Click and drag the images left and right to enjoy the slideshow below.
The windows of Edith’s bedroom not only allow morning light to wash across the space; they also look out over extraordinary views of The Mount’s gardens and grounds, and of Laurel Lake in the distance. Edith took advantage of this daydreamy environment, and upon waking nearly every morning, she sipped coffee and gazed through the glass. Then, clad in a flowing nightgown or robes, her hair undone, Wharton balanced a wooden desk on her knees and wrote longhand on numbered pages for hours at a time.
This image of a woman unbound is a remarkable contrast to her novels, which star fashionable people doing fashionable things, and tightly controlled heroines who fairly seethe with the desire to rebel against social strictures. While The Mount undeniably demonstrates Edith’s taste for the finer things, it also embodies the spirit of a woman shrugging off the yoke of society and undergoing profound personal transformation.
Because The Mount was the place where Edith felt the most unfettered, literally and philosophically, she experienced a creative rebirth that led to prodigious commercial and artistic success. It doesn’t escape me that this commercial success made it possible for her, unlike most women of the period, to even entertain a more independent-minded approach to living.
With both financial security and distance from the prying gaze of high society, Edith also came to grips with her dissatisfaction with a loveless marriage, to a man who had never been able to keep up with her. (While this wasn’t the first time she’d intellectually outdistanced a man—her first engagement, in 1882, was broken off because of “an alleged preponderance of intellectuality on the part of the intended bride”—Teddy’s struggle with mental illness presented an additional obstacle. It didn’t help that he “borrowed” $50,000 from her trust fund in 1909 to set himself and his mistress up in a Boston apartment.) And in 1907, she pursued romantic passion for the first time and, at age forty-five, initiated an affair with journalist Morton Fullerton. (She divorced Teddy in 1913.)
Although Edith Wharton as an author is rarely mentioned in the same breath as the word feminism, The Mount was, in many ways, Wharton’s feminist manifesto—equal parts technical and financial achievement, personal statement, and sanctuary where she slipped away from a repressive society to embark on a more authentic life. “It was only at the Mount that I was really happy,” she wrote in A Backward Glance, her 1934 memoir. Even after she left The Mount, she continued to flourish, writing up until her death, at age 75, in 1937.

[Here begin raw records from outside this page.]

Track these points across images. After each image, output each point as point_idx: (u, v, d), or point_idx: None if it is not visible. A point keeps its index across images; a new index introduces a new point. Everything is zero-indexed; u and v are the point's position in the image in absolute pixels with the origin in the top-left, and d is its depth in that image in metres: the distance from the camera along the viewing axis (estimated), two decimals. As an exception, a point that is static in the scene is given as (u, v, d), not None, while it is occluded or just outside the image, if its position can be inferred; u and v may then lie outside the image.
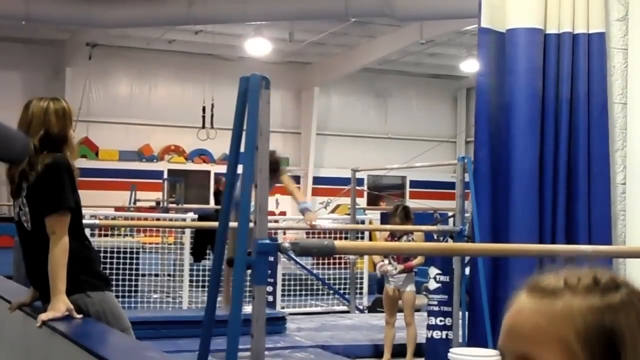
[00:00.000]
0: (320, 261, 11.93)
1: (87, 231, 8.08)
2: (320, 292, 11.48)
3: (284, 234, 11.38)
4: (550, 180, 6.41)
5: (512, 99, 6.40)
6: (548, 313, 1.09)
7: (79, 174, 3.82)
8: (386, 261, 7.53)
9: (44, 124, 3.76)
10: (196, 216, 11.68)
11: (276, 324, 8.37)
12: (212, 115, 19.33)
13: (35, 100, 3.88)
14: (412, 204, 14.32)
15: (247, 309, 3.92)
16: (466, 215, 7.67)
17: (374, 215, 14.93)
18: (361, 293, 11.34)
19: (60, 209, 3.64)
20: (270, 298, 9.94)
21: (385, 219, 13.22)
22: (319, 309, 11.04)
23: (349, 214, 11.58)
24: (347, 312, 10.62)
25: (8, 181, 3.82)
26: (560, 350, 1.07)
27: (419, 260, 7.45)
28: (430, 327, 7.52)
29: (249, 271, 3.80)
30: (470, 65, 19.78)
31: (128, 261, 10.09)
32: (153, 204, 18.29)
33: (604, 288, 1.10)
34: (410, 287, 7.46)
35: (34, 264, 3.80)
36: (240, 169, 4.01)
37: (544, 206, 6.29)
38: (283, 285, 10.84)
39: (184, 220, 11.25)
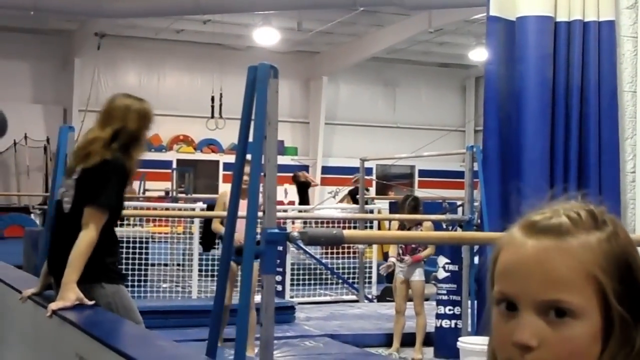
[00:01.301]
0: (329, 250, 11.93)
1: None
2: (329, 282, 11.49)
3: (293, 223, 11.36)
4: (561, 169, 6.38)
5: (522, 87, 6.37)
6: (569, 251, 1.05)
7: (139, 166, 3.92)
8: (392, 259, 7.54)
9: (122, 119, 3.83)
10: (205, 206, 11.69)
11: (285, 313, 8.38)
12: (220, 105, 19.33)
13: (121, 95, 4.01)
14: (421, 193, 14.32)
15: (257, 298, 3.93)
16: (475, 204, 7.66)
17: (383, 204, 14.91)
18: (370, 282, 11.35)
19: (102, 205, 3.71)
20: (280, 287, 9.96)
21: (394, 208, 13.22)
22: (327, 298, 11.06)
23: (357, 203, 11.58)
24: (356, 301, 10.63)
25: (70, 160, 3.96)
26: (589, 289, 1.04)
27: (428, 252, 7.44)
28: (439, 316, 7.52)
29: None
30: (479, 54, 19.71)
31: (137, 251, 10.11)
32: (162, 193, 18.32)
33: (602, 221, 1.09)
34: (420, 277, 7.46)
35: (59, 247, 3.83)
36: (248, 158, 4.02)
37: (555, 195, 6.26)
38: (292, 274, 10.85)
39: (193, 210, 11.26)
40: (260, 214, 3.89)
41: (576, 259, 1.04)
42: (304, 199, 18.45)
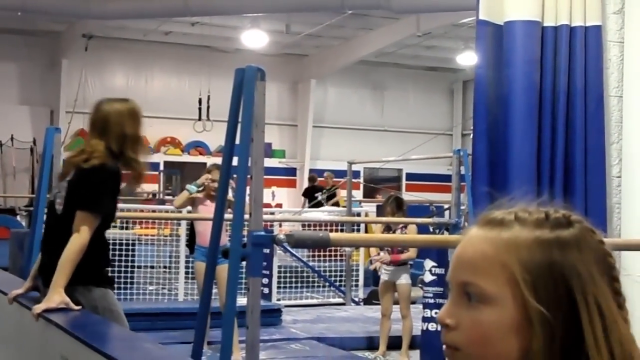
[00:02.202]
0: (316, 253, 11.93)
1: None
2: (316, 285, 11.49)
3: (280, 226, 11.36)
4: (547, 173, 6.40)
5: (510, 91, 6.39)
6: (493, 241, 1.08)
7: (148, 168, 3.91)
8: (382, 253, 7.54)
9: (120, 125, 3.84)
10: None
11: (272, 316, 8.38)
12: (208, 107, 19.30)
13: (106, 101, 4.00)
14: (408, 196, 14.31)
15: (243, 300, 3.92)
16: (462, 207, 7.68)
17: (370, 207, 14.93)
18: (357, 285, 11.35)
19: (94, 210, 3.69)
20: (266, 290, 9.95)
21: (381, 211, 13.24)
22: (314, 301, 11.06)
23: (344, 207, 11.58)
24: (343, 304, 10.63)
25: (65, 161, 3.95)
26: (502, 278, 1.05)
27: (409, 254, 7.44)
28: (425, 320, 7.52)
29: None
30: (467, 58, 19.77)
31: (124, 253, 10.09)
32: (149, 195, 18.28)
33: (555, 223, 1.08)
34: (406, 280, 7.47)
35: (51, 248, 3.81)
36: (235, 161, 4.01)
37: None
38: (279, 277, 10.85)
39: (179, 212, 11.22)
40: (246, 216, 3.89)
41: (496, 248, 1.07)
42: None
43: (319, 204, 16.16)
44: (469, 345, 1.06)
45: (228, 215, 4.71)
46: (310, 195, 18.81)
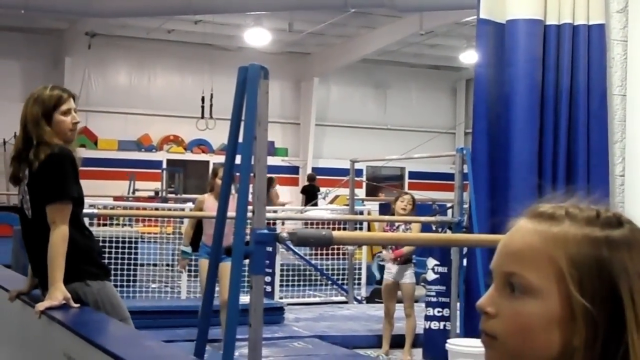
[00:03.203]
0: (319, 252, 11.93)
1: (86, 221, 8.09)
2: (318, 283, 11.49)
3: (283, 224, 11.36)
4: (549, 171, 6.40)
5: (512, 90, 6.39)
6: (542, 234, 1.08)
7: (82, 163, 3.83)
8: (384, 252, 7.56)
9: (32, 112, 3.78)
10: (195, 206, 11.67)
11: (274, 314, 8.38)
12: (211, 105, 19.32)
13: (38, 90, 3.91)
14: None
15: (246, 299, 3.92)
16: (464, 206, 7.67)
17: (373, 206, 14.92)
18: (359, 284, 11.35)
19: (62, 199, 3.64)
20: (269, 288, 9.96)
21: (383, 210, 13.23)
22: (317, 300, 11.06)
23: (347, 205, 11.58)
24: (345, 302, 10.63)
25: (11, 167, 3.83)
26: (548, 272, 1.05)
27: (409, 247, 7.41)
28: (428, 318, 7.53)
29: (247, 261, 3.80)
30: (470, 57, 19.75)
31: (127, 251, 10.09)
32: (152, 193, 18.29)
33: (606, 222, 1.08)
34: (410, 279, 7.47)
35: (35, 251, 3.81)
36: (238, 159, 4.01)
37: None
38: (281, 275, 10.85)
39: (182, 210, 11.24)
40: (249, 214, 3.89)
41: (545, 241, 1.07)
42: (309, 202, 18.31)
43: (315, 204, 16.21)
44: (508, 335, 1.07)
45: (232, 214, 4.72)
46: (308, 194, 18.82)
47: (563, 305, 1.04)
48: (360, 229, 11.27)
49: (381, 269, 9.48)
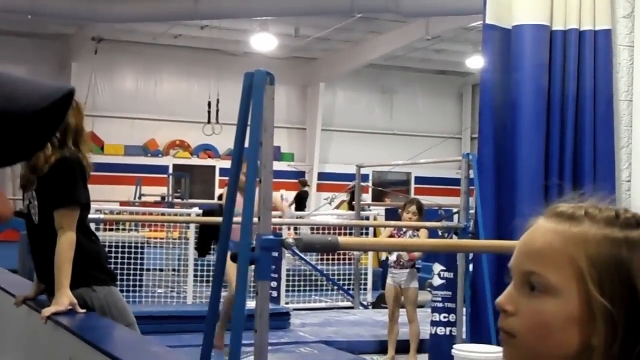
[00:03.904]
0: (325, 257, 11.93)
1: (92, 226, 8.10)
2: (324, 288, 11.48)
3: (289, 229, 11.36)
4: (555, 177, 6.39)
5: (518, 95, 6.38)
6: (562, 234, 1.09)
7: (92, 168, 3.84)
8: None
9: None
10: (201, 211, 11.69)
11: (280, 319, 8.37)
12: (217, 111, 19.35)
13: None
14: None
15: (252, 304, 3.92)
16: (471, 211, 7.66)
17: (379, 210, 14.92)
18: (365, 289, 11.34)
19: (70, 204, 3.65)
20: (275, 293, 9.95)
21: (390, 215, 13.23)
22: (323, 305, 11.05)
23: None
24: (351, 307, 10.62)
25: (23, 172, 3.84)
26: (568, 271, 1.06)
27: (419, 252, 7.44)
28: (434, 324, 7.51)
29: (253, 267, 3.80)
30: (477, 62, 19.72)
31: (133, 256, 10.10)
32: (158, 198, 18.31)
33: (625, 223, 1.09)
34: (413, 284, 7.46)
35: (41, 257, 3.81)
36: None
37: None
38: (287, 280, 10.84)
39: (188, 215, 11.25)
40: (255, 219, 3.89)
41: (564, 241, 1.08)
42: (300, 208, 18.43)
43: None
44: (526, 333, 1.07)
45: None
46: (302, 200, 18.83)
47: (582, 305, 1.05)
48: (367, 234, 11.26)
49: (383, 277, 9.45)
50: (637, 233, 1.08)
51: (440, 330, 7.44)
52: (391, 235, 7.75)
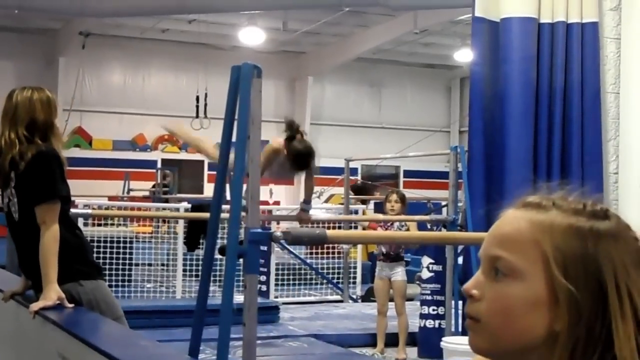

As I lingered in the brick-walled forecourt of The Mount, a sense of grief rushed through me. In 1911, Edith Wharton, in the midst of her dissolving marriage, mourning the end of an affair with the man she loved, and fearful of looming financial difficulties, stood, possibly in the same spot, gazing at her cherished home for the last time. She would sell The Mount and move permanently to France. But then I remembered what she’d achieved here, and that even though she considered the Lenox home one of the great happy places of her life, she was ready to leave the woman she’d been behind and step into yet another chapter—and this time, she was calling the shots.